I came across the DTI's Cities and Municipalities Competitiveness Index (CMCI) while researching another project and got pulled in. The index ranks 149 cities and 1,488 municipalities on five pillars: economic dynamism, government efficiency, infrastructure, resiliency, and innovation. That's a lot of local governments being scored on a lot of dimensions.
What caught my attention wasn't the rankings themselves — it was the scoring methodology. I wanted to know: do these pillars actually tell us something meaningful, or are they just a bureaucratic exercise?
Pulling Apart the Scores
Each pillar is a composite of several indicators. Economic dynamism includes business permits issued, local revenue generation, and employment data. Infrastructure covers road density, internet availability, and health facilities per capita. Government efficiency measures financial management, transparency, and service delivery speed.
I normalized the pillar scores to make them comparable and then ran correlation analysis across all 149 cities.
That 0.82 correlation is high. It means that cities with better infrastructure almost always have stronger economies. That's not surprising on its face, but it raises a chicken-or-egg question: does infrastructure drive economic growth, or do wealthier cities just have more money to build infrastructure? The cross-sectional data can't answer that, but it's an important framing.
The Regional Gap
The single most striking number in the entire dataset is the gap between the best and worst-performing regions.
NCR cities dominate the overall rankings, which isn't surprising given their economic advantages. But the 34.2-point average gap with BARMM is enormous. It's not a small difference in rankings — it's a fundamentally different tier of local governance capacity.
Some findings that stood out:
- Infrastructure is the biggest differentiator — the variance in infrastructure scores across regions is higher than any other pillar. If you want to predict a city's overall rank, infrastructure is the single best indicator.

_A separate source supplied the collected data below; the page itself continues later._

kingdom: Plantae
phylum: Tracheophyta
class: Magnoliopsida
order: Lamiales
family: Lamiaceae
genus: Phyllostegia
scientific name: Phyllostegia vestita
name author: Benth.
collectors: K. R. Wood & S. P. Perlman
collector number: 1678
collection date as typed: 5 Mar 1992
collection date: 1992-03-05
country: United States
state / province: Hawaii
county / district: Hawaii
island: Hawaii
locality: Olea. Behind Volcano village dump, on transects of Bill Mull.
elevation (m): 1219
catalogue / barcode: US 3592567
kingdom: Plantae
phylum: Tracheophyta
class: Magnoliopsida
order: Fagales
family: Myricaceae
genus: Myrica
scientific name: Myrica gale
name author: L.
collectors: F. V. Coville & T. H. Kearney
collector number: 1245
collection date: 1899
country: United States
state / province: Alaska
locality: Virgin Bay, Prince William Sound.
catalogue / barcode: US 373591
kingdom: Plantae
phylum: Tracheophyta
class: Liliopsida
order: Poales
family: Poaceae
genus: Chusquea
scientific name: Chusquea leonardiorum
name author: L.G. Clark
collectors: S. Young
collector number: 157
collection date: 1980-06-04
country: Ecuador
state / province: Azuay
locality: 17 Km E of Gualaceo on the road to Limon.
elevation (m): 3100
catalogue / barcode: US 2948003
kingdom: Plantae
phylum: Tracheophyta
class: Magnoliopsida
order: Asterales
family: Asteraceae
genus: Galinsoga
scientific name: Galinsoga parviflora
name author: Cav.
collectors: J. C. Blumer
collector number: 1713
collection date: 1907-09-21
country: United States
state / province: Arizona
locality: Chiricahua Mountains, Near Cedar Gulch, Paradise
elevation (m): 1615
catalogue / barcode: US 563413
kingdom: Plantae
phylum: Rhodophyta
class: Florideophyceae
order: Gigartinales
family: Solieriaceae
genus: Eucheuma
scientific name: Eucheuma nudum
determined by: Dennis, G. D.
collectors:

- Governance doesn't follow wealth — several small municipalities in the Visayas scored in the top 20% for government efficiency despite being in the bottom 30% for economic dynamism. Good governance is possible without being rich.
- Innovation scores are very flat — most cities and municipalities scored poorly on innovation, which includes patents, R&D, and tech adoption. This pillar barely varies outside NCR and a few university towns.
- Resiliency correlates with typhoon exposure — cities in typhoon-prone areas (Eastern Visayas, Bicol) actually scored higher on resiliency, likely because they've been forced to invest in disaster preparedness.
Is the Index Useful?
Honestly, I went in skeptical. Government indices can be fuzzy, self-reported, and politically influenced. But after working through the data, I think the CMCI is more useful than I expected. The pillar structure makes it possible to pinpoint specific weaknesses. A city that ranks poorly overall but scores well on governance has a very different story than one that's weak across the board.
The main limitation is that the index uses a lot of input metrics (money spent, facilities built) rather than output metrics (actual service quality, citizen satisfaction). A city can score well on infrastructure by building roads that nobody uses. That's a real risk with any index that relies on bureaucratic data.
If I extend this project, I'd like to combine CMCI scores with poverty incidence data and migration patterns. My guess is that cities with consistently high competitiveness scores are also the ones attracting the most internal migrants — but I haven't tested that yet.